Yes, I go there often. This is the area most heavily militarized in the world. The Indian security forces stationed there amounted to 700 000 soldiers. Even at the height of the war in Iraq, American units had never exceeded 200,000 items. There are countless more, in this valley, army camps, checkpoints, torture chambers, and graveyards. 68 000 people have been killed since 1990. Living there is equivalent to live without oxygen and dignity. It is an absolute hell. A huge open-air prison.
 
What should I expect you believe in international terrorism? Do you believe a worsening situation in the future?


Much of the economic power of rich countries is based on the arms market: missiles, warplanes, torpedoes, helicopters, nuclear bombs. In India, where 800 million people live on less than 20 rupees a day (30 cents), the government is spending billions to buy weapons like this. Like Pakistan, whose economy is in tatters. Yet all these weapons are of any efficacy against the terrorist threat?

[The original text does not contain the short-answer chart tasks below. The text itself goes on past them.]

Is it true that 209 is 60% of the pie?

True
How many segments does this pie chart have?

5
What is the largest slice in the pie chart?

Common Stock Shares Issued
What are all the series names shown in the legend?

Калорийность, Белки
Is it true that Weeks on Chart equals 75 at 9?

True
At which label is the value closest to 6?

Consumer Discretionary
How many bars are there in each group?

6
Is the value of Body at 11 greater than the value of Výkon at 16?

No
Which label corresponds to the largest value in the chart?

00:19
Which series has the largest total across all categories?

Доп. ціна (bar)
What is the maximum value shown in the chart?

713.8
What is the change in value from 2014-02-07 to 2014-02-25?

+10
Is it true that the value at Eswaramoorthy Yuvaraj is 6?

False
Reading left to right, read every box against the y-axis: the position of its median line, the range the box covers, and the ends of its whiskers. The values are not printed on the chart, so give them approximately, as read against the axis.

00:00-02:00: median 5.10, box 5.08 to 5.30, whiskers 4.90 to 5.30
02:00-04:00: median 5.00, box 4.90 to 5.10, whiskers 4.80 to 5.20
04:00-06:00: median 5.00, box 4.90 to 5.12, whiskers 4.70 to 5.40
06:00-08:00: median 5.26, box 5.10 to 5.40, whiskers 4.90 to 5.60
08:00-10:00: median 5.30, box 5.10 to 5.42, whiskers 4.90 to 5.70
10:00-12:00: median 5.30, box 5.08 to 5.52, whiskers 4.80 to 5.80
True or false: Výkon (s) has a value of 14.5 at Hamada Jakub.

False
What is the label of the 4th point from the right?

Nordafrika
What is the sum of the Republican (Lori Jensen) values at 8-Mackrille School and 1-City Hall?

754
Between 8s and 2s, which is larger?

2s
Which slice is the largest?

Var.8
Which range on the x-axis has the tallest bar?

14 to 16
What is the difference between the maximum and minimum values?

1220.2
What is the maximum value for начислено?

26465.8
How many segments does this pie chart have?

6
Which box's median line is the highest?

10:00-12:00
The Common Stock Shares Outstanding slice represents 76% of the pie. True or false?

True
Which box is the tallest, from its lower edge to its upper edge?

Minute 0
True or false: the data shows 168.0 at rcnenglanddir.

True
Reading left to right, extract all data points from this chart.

I would say that most of these countries amass weapons of war, and pay correspondingly the most boastful nationalism, the more they make them vulnerable to terrorism that may completely destroy them. We saw in the attacks in Bombay in 2008, how a handful of teen suicide have put an entire country to its knees for days. And he does not even touch the leaders of our country that the only valid response to terrorism is to resolve the injustices that engender.
 
What about writing fiction? You will come back?
Yes, it's been a while since I started writing a novel. But I advance slowly. I am often disturbed ...
 
Pietrasik Roy-Guardian2.jpg What is your life like everyday 
My life has, thank you god, nothing of everyday life.
 
Can you describe the room where you work?
This is not always the same. I'm moving a republic. But I often write in my flat in Delhi. I love working there. I sometimes kiss the walls, to thank them for giving shelter to a girl like me. Someone not easy, as many people will tell you.